Rebecca's experience is not unusual.

An article by David H. Freedman in The Atlantic magazine reports, "A number of studies have indicated. . .that most antidepressants don't do better than placebos, but patients filled more than 250 million prescriptions for them in 2010. The vast majority of drugs don't work in as many as 70 percent of patients, according to an estimate from within the pharmaceutical industry."

And side effects are very common.

Dr. David M. Reiss, a psychiatrist in private practice in San Diego, offered a different slant on the question about whether the benefits of these drugs outweigh the downsides. "The problem is that antidepressant medications are prescribed prematurely, often when not really necessary, and very often at too-high dosages. That causes more side effects and problems than usefulness."

He gave an example of the mixed results patients experience.
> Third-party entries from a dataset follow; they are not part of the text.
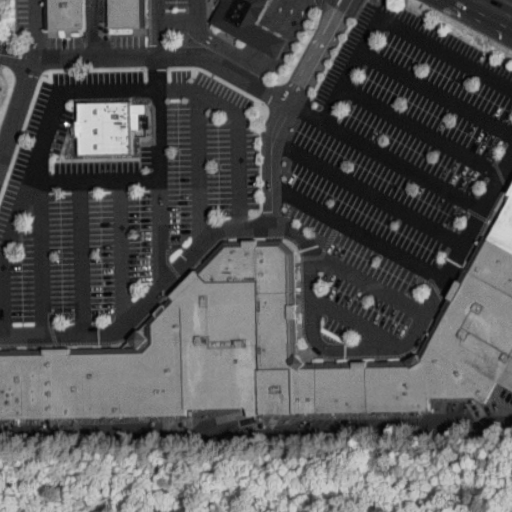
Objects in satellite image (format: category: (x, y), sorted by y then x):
road: (502, 4)
building: (83, 11)
road: (193, 12)
building: (94, 13)
building: (238, 15)
road: (483, 15)
building: (236, 21)
road: (391, 23)
road: (174, 24)
road: (34, 29)
road: (209, 50)
road: (150, 59)
road: (265, 69)
road: (434, 94)
road: (287, 106)
road: (17, 109)
building: (97, 121)
building: (106, 128)
road: (237, 129)
road: (419, 130)
road: (157, 141)
road: (37, 152)
road: (383, 157)
road: (198, 169)
road: (93, 178)
road: (367, 195)
building: (504, 228)
road: (358, 233)
road: (120, 250)
road: (41, 256)
road: (79, 256)
road: (308, 272)
road: (363, 280)
road: (355, 321)
building: (275, 337)
building: (265, 353)
road: (256, 426)
park: (262, 476)
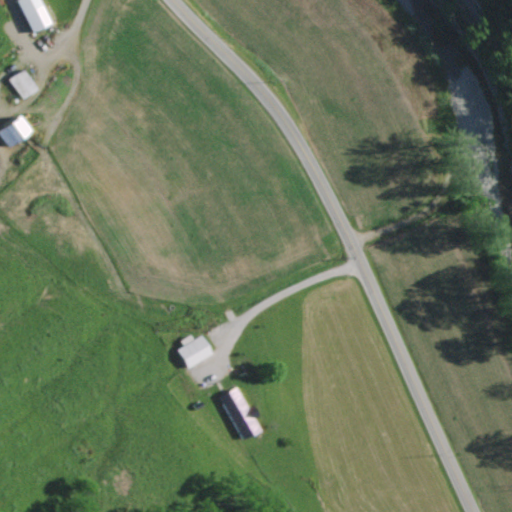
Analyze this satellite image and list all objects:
building: (29, 15)
building: (19, 86)
building: (12, 134)
road: (433, 201)
road: (351, 236)
road: (272, 300)
building: (190, 351)
building: (235, 414)
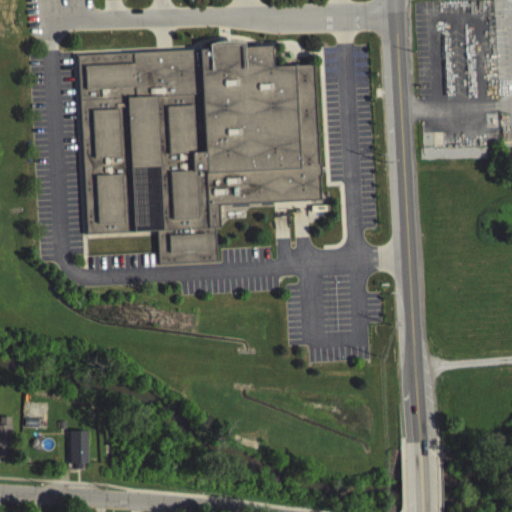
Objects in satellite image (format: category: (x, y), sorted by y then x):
road: (340, 7)
road: (246, 9)
road: (161, 10)
road: (110, 11)
road: (221, 18)
road: (434, 45)
road: (476, 63)
road: (504, 68)
road: (438, 106)
road: (349, 140)
building: (190, 145)
road: (403, 226)
road: (109, 279)
building: (4, 440)
building: (76, 452)
road: (417, 481)
road: (95, 502)
road: (419, 511)
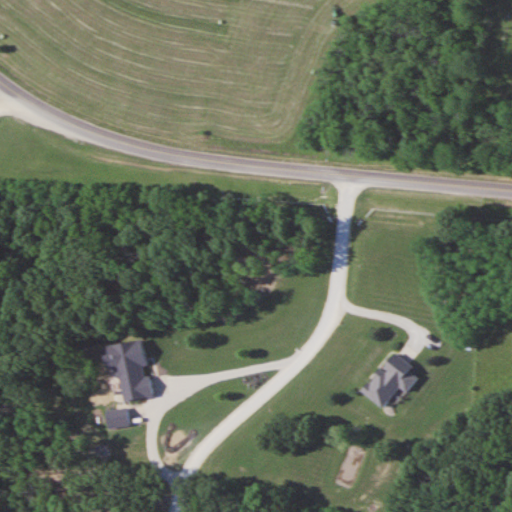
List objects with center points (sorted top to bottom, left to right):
road: (249, 164)
road: (298, 361)
road: (225, 369)
building: (134, 370)
building: (391, 379)
building: (119, 418)
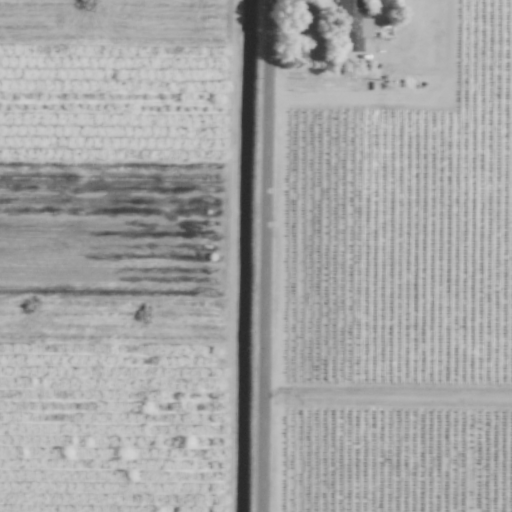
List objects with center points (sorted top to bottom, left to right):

One class of antidepressants "will decrease anxiety about 40 percent of the time, be neutral regarding anxiety 40 percent of the time and increase anxiety 20 percent of the time."

He pointed out, though, that when antidepressants "are truly necessary and carefully monitored. . .then the medications do serve a useful purpose almost all of the time."

It may be very hard for a patient to know how to deal with the trial-and-error approach to drug dosing. Two action steps that helped Rebecca were keeping written records of her symptoms and having a family member watch for changes in her behavior. Both of these provided data which, eventually, led the doctor to a drug that helped her.